Nowhere has a greater effort been made than at Stockton to get patients to develop self-control and some degree of social control over their fellows; e.g., patients act as door monitors, stop others who are too disturbed to go out. Especially striking are the wards’ “town meetings.” In the least disturbed women’s ward last week, two patients volunteered to stage a psychodrama, one acting the submissive wife (her real-life role), the other playing the domineering husband. From patients aged 18 to 78 came keen comments and criticisms, many showing remarkable psychological insight. At the opposite extreme, in the most disturbed women’s ward, some patients had to be led away from the meeting because they caused too much commotion. Even here, each patient rose and began with a punctilious “Madam Chairman,” addressed to one of their number whom the patients themselves had picked. Clearly evident was strong social pressure by the group to make laggard members develop their own “internal controls” more fully.

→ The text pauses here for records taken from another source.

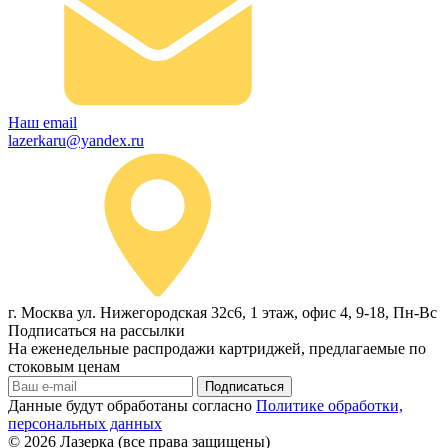
Наш email
lazerkaru@yandex.ru
г. Москва ул. Нижегородская 32с6, 1 этаж, офис 4, 9-18, Пн-Вс
Подписаться на рассылки
На еженедельные распродажи картриджей, предлагаемые по
стоковым ценам
Подписаться
Данные будут обработаны согласно
Политике обработки,
персональных данных
© 2026
Лазерка (все права защищены)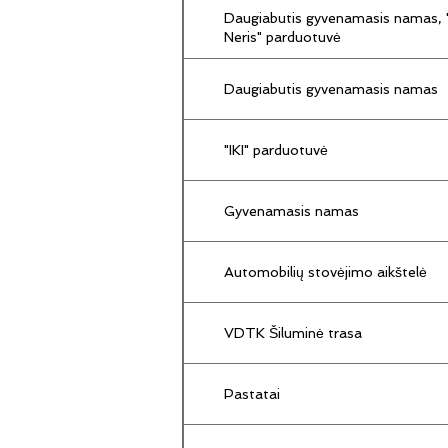
Daugiabutis gyvenamasis namas, "
Neris" parduotuvė
Daugiabutis gyvenamasis namas
"IKI" parduotuvė
Gyvenamasis namas
Automobilių stovėjimo aikštelė
VDTK Šiluminė trasa
Pastatai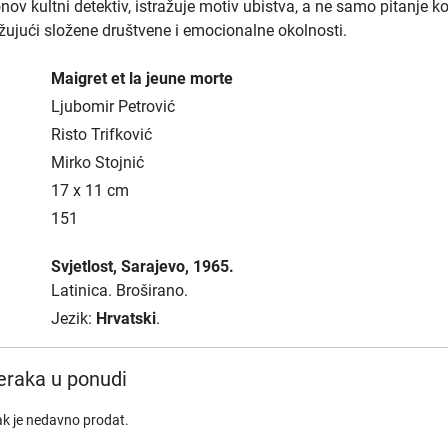
ov kultni detektiv, istražuje motiv ubistva, a ne samo pitanje ko
ažujući složene društvene i emocionalne okolnosti.
Maigret et la jeune morte
Ljubomir Petrović
Risto Trifković
Mirko Stojnić
17 x 11 cm
151
Svjetlost
, Sarajevo
, 1965.
Latinica.
Broširano.
Jezik:
Hrvatski
.
raka u ponudi
ak je nedavno prodat.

Locked Out. Private hospitals are generally even more reluctant than the states to unlock doors, for fear of damaging incidents and lawsuits. Yet in San Francisco, at the opposite extreme in size from the giant state hospitals, a tiny (14-bed) unit at Stanford Hospital* applies the open-door system with outstanding success. “When we speak of patients as being ‘locked up,” says the psychiatrist in charge, Dr. Anthony J. Errichetti Jr., “what we really mean is ‘locked out’—we are using lock and key to exclude them from society. When we used to put a patient in seclusion, he remained as agitated as ever—only the staff was tranquilized.” Here, the seclusion room is used only when the patient himself says he wants to go there to be quiet and have a chance to calm down.

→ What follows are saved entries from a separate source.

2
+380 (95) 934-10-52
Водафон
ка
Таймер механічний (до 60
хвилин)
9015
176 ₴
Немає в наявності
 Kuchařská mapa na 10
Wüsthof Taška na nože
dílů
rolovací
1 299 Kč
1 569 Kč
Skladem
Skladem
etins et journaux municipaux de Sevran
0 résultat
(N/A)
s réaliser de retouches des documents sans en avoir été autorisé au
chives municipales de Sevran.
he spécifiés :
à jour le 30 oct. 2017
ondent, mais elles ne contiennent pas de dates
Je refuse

The open door on the second-floor psychiatric ward of this old (1908) building does not mean freedom to walk in and out at will—any more than a patient in the adjoining medical or surgical wards can do so. But nobody is restricted because of mental illness alone: he must show definite signs of disturbance. When he does, the patients (at daily meetings) are usually the first to complain of it, vote to restrict him “behind the clock” (on the boundary wall between ward and corridor). It is by the patients’ own decision that razor blades and pointed knives are not left in accessible places on the ward. Collectively, at least, the patients’ internal controls are excellent. Adds Dr. Errichetti: “And every member of the staff has had to learn to control his own insecurity and paranoid feelings.”

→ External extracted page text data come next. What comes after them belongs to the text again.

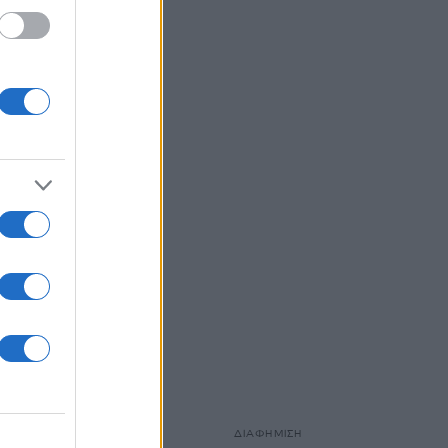
άτι
ν
ο
ν
ΔΙΑΦΗΜΙΣΗ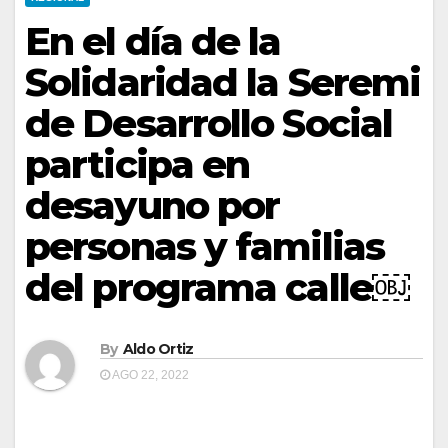
En el día de la
Solidaridad la Seremi
de Desarrollo Social
participa en
desayuno por
personas y familias
del programa calle￼
By
Aldo Ortiz
AGO 22, 2022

It will take a generation or more to clear the state hospitals of the backlog of patients permanently crippled by old-time procedures that, far from making them better, helped to make them worse. But seclusion rooms are being converted into kitchenettes and beauty parlors; camisoles and straps are disappearing. Shock treatment is seldom used, and only for selected patients. Though admission rates are rising, release rates are rising faster, so that in many states there is a net decrease in the numbers of mentally ill confined to hospitals.
“While the open door is no cure-all,” says Dr. Hunt, “it is the most important thing that has happened in treatment of the mentally ill in our lifetimes—not even excepting the ataractic drugs. With this, we can prove to the public as well as ourselves that incarcerated madness is really unnecessary.”
*Formerly Stanford University Hospital, but cut adrift when the university moved its medical school to the Palo Alto campus (TIME, Sept. 28).